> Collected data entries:
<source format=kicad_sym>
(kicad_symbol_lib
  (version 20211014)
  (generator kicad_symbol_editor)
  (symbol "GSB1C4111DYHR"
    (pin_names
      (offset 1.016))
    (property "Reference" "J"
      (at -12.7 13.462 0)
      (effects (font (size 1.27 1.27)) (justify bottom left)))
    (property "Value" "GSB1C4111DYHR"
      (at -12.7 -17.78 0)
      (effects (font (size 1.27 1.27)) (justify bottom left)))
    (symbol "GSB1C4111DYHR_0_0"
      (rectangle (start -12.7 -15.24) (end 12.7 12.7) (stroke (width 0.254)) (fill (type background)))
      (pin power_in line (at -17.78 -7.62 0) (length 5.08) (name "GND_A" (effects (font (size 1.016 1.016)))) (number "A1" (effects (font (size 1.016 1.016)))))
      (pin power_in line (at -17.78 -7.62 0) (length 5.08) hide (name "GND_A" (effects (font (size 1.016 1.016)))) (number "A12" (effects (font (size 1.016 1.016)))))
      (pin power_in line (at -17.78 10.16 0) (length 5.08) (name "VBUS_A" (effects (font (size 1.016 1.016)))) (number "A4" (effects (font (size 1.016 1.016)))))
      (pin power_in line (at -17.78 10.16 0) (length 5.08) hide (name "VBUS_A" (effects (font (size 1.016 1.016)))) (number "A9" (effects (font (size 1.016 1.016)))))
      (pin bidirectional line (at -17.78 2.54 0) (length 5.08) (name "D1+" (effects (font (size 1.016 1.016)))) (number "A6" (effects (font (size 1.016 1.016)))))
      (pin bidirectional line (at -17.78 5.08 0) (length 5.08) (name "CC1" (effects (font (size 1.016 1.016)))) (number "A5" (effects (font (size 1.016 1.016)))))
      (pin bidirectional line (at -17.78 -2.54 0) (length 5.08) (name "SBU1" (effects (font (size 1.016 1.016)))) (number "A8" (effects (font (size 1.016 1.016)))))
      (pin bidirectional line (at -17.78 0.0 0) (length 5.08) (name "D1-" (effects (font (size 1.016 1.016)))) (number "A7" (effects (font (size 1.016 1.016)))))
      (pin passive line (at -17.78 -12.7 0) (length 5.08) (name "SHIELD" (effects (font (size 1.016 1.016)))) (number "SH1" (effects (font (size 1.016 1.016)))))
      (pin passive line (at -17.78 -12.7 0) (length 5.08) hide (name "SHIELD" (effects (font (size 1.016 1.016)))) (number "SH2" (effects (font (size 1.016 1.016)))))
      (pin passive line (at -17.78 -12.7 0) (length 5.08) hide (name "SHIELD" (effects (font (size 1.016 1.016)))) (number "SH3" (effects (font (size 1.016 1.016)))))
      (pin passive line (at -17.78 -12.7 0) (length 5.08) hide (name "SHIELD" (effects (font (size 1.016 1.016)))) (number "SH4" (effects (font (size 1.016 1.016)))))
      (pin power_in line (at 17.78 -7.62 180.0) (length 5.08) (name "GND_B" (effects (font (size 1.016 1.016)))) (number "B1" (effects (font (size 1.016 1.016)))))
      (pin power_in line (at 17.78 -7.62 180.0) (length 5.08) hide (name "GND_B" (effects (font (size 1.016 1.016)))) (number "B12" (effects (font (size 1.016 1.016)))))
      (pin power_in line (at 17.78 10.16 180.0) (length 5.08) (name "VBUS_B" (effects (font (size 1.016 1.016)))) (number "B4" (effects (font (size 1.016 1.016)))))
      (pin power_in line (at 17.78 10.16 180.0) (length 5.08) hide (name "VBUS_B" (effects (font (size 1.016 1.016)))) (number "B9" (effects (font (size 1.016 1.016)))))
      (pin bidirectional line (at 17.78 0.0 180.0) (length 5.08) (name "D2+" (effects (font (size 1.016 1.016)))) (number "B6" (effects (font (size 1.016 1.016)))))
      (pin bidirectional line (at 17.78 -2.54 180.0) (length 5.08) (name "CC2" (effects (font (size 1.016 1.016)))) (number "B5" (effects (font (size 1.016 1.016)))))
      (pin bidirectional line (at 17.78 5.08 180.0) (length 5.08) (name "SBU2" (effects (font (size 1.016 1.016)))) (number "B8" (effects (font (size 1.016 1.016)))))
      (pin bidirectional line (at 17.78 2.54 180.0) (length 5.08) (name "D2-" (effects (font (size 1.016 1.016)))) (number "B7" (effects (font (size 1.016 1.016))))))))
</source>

> Work item:
The lines needed run from the first line of the data through the line containing "(pin power_in line (at -17.78 10.16 0) (length 5.08) hide"; give them again exactly and nothing else.

> Solution for this exercise:
<source format=kicad_sym>
(kicad_symbol_lib
  (version 20211014)
  (generator kicad_symbol_editor)
  (symbol "GSB1C4111DYHR"
    (pin_names
      (offset 1.016))
    (property "Reference" "J"
      (at -12.7 13.462 0)
      (effects (font (size 1.27 1.27)) (justify bottom left)))
    (property "Value" "GSB1C4111DYHR"
      (at -12.7 -17.78 0)
      (effects (font (size 1.27 1.27)) (justify bottom left)))
    (symbol "GSB1C4111DYHR_0_0"
      (rectangle (start -12.7 -15.24) (end 12.7 12.7) (stroke (width 0.254)) (fill (type background)))
      (pin power_in line (at -17.78 -7.62 0) (length 5.08) (name "GND_A" (effects (font (size 1.016 1.016)))) (number "A1" (effects (font (size 1.016 1.016)))))
      (pin power_in line (at -17.78 -7.62 0) (length 5.08) hide (name "GND_A" (effects (font (size 1.016 1.016)))) (number "A12" (effects (font (size 1.016 1.016)))))
      (pin power_in line (at -17.78 10.16 0) (length 5.08) (name "VBUS_A" (effects (font (size 1.016 1.016)))) (number "A4" (effects (font (size 1.016 1.016)))))
      (pin power_in line (at -17.78 10.16 0) (length 5.08) hide (name "VBUS_A" (effects (font (size 1.016 1.016)))) (number "A9" (effects (font (size 1.016 1.016)))))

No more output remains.